Social-media threats over ‘red flag’ gun bill prompts lawmaker to notify law enforcement

State Rep. Cole Wist was in the Colorado House Judiciary Committee Thursday night when he left unexpectedly and was soon replaced on the panel by House Minority Leader Patrick Neville of Castle Rock.

Wist, a Republican from Centennial, has weathered a barrage of negative posts and tweets all week for his sponsorship of a “red flag” bill to at least temporarily seize guns from those deemed by law enforcement to be a threat to others.

These posts went farther beyond policy and politics, and Wist is a husband, father and lawyer who advises companies to take workplace violence very seriously.

“The threats were and hostile and intimidating,” he told Colorado Politics. “I considered them serious enough to turn them over to law enforcement.”

State troopers at the Capitol told him to go home and be with his family.

Details about the investigation were not available Friday, and Wist declined to provide the posts or name the person threatening him. He said he wanted to let law enforcement do its job.

House Bill 1436 was heard Friday night in the House, and will go to the state Senate, where most expect Republicans to kill it in committee, if for no other reason than to avoid putting other GOP members at odds with the party’s pro-Second Amendment base.

When the bill was debated on the House floor Wednesday night, Wist told the chamber he lives less than two miles from where Douglas County Sheriff’s Deputy Zackari Parrish was ambushed and killed on Dec. 31 by a man known to be mentally unstable and had made threats against law enforcement before.

He was joined in supporting the red-flag bill by House Assistant Majority Leader Alec Garnett, D-Denver, the son of former Boulder County DA Stan Garnett.

Other Republicans also support the bill, including Douglas County Sheriff Tony Spurlock and local District Attorney George Brauchler, who prosecuted James Holmes, the 2012 Aurora theater shooter.
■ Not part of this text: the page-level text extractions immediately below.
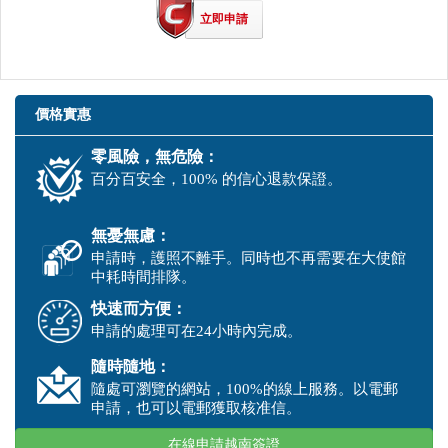
立即申請
價格實惠
零風險，無危險：
百分百安全，100% 的信心退款保證。
無憂無慮：
申請時，護照不離手。同時也不再需要在大使館
中耗時間排隊。
快速而方便：
申請的處理可在24小時內完成。
隨時隨地：
隨處可瀏覽的網站，100%的線上服務。以電郵
申請，也可以電郵獲取核准信。
在線申請越南簽證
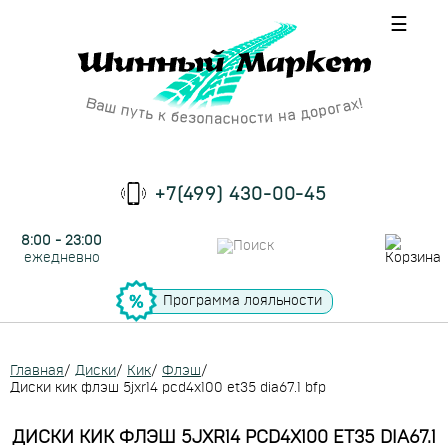
☰
+7(499) 430-00-45
8:00 - 23:00
ежедневно
Программа лояльности
Главная
/
Диски
/
Кик
/
Флэш
/
Диски кик флэш 5jxr14 pcd4x100 et35 dia67.1 bfp
ДИСКИ КИК ФЛЭШ 5JXR14 PCD4X100 ET35 DIA67.1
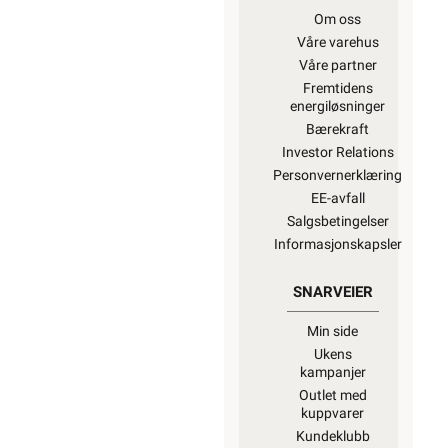
Om oss
Våre varehus
Våre partner
Fremtidens
energiløsninger
Bærekraft
Investor Relations
Personvernerklæring
EE-avfall
Salgsbetingelser
Informasjonskapsler
SNARVEIER
Min side
Ukens
kampanjer
Outlet med
kuppvarer
Kundeklubb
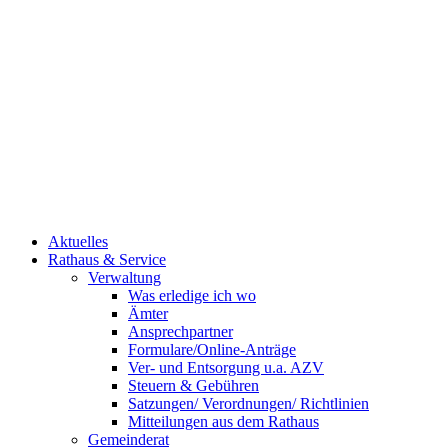
Aktuelles
Rathaus & Service
Verwaltung
Was erledige ich wo
Ämter
Ansprechpartner
Formulare/Online-Anträge
Ver- und Entsorgung u.a. AZV
Steuern & Gebühren
Satzungen/ Verordnungen/ Richtlinien
Mitteilungen aus dem Rathaus
Gemeinderat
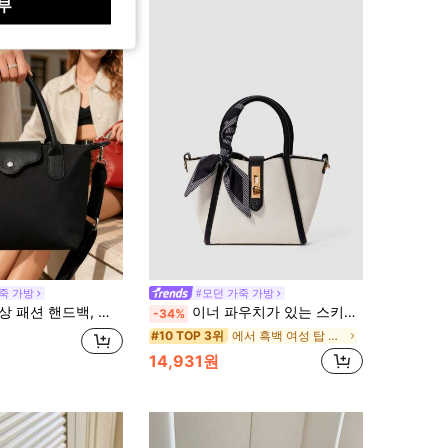
부
죽 가방
#모던 가죽 가방
일론 방수 원단, 숄더백, 사각백 및 채소 바구니백 스타일, 출퇴근, 파티 및 휴일 데이트에 적합
이너 파우치가 있는 스키니 스카프 장식 사첼 백 발렌타인 크리스마스 겨울 크리스마스 선물
-34%
에서 흑백 여성 탑 핸들 가방
#10 TOP 3위
14,931원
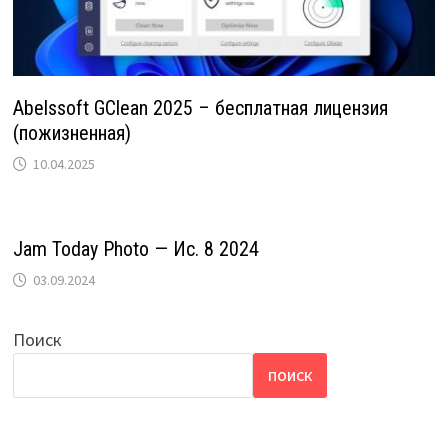
Abelssoft GClean 2025 – бесплатная лицензия
(пожизненная)
10.04.2025
Jam Today Photo — Ис. 8 2024
03.09.2024
Поиск
ПОИСК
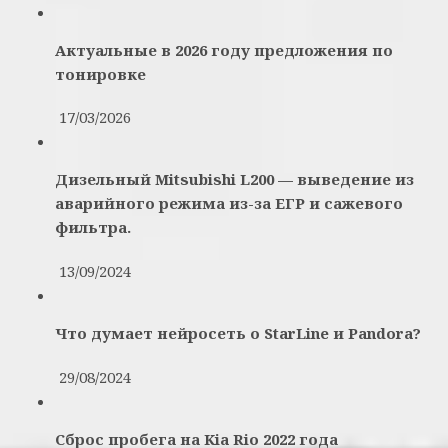
Актуальные в 2026 году предложения по
тонировке
17/03/2026
Дизельный Mitsubishi L200 — выведение из
аварийного режима из-за ЕГР и сажевого
фильтра.
13/09/2024
Что думает нейросеть о StarLine и Pandora?
29/08/2024
Сброс пробега на Kia Rio 2022 года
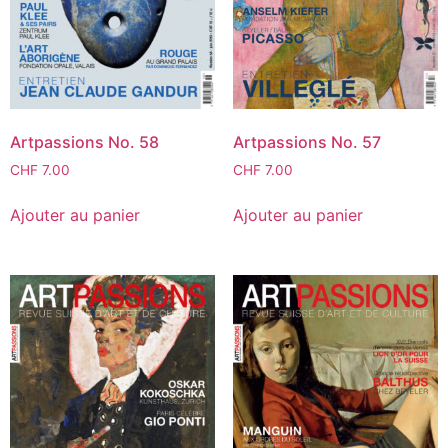
Artpassions No. 58
Artpassions No. 57
CHF
7.00
CHF
7.00
Ajouter au panier
Ajouter au panier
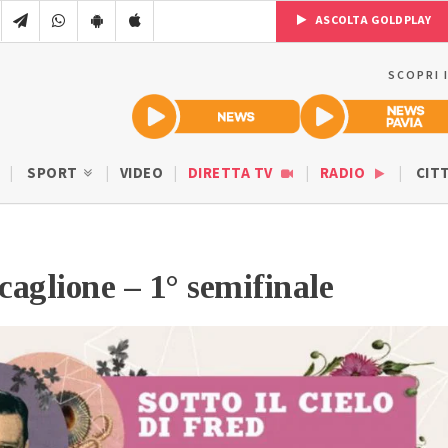
ASCOLTA GOLDPLAY
SCOPRI 
SPORT
VIDEO
DIRETTA TV
RADIO
CIT
aglione – 1° semifinale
Brauchler is the lone Republican running for state attorney general.

The bill was introduced at a press conference Monday and Tuesday night, House Republicans met and entertained a motion to remove Wist as assistant minority leader, effectively the second-in-command in the caucus. The members never voted, but several House Republicans have said Wist has enough, if not a large majority of support, to have survived the vote.

Wist has apologized for not talking to members of the caucus first, before sponsoring the bill, but has been resolute in his support for allowing law enforcement or the courts to intervene when somebody who is armed demonstrates they are a potential threat.

Opponents of the red flag bill contend the issue is not about violence but about the government’s discretion to disarm someone over a crime that has not happened.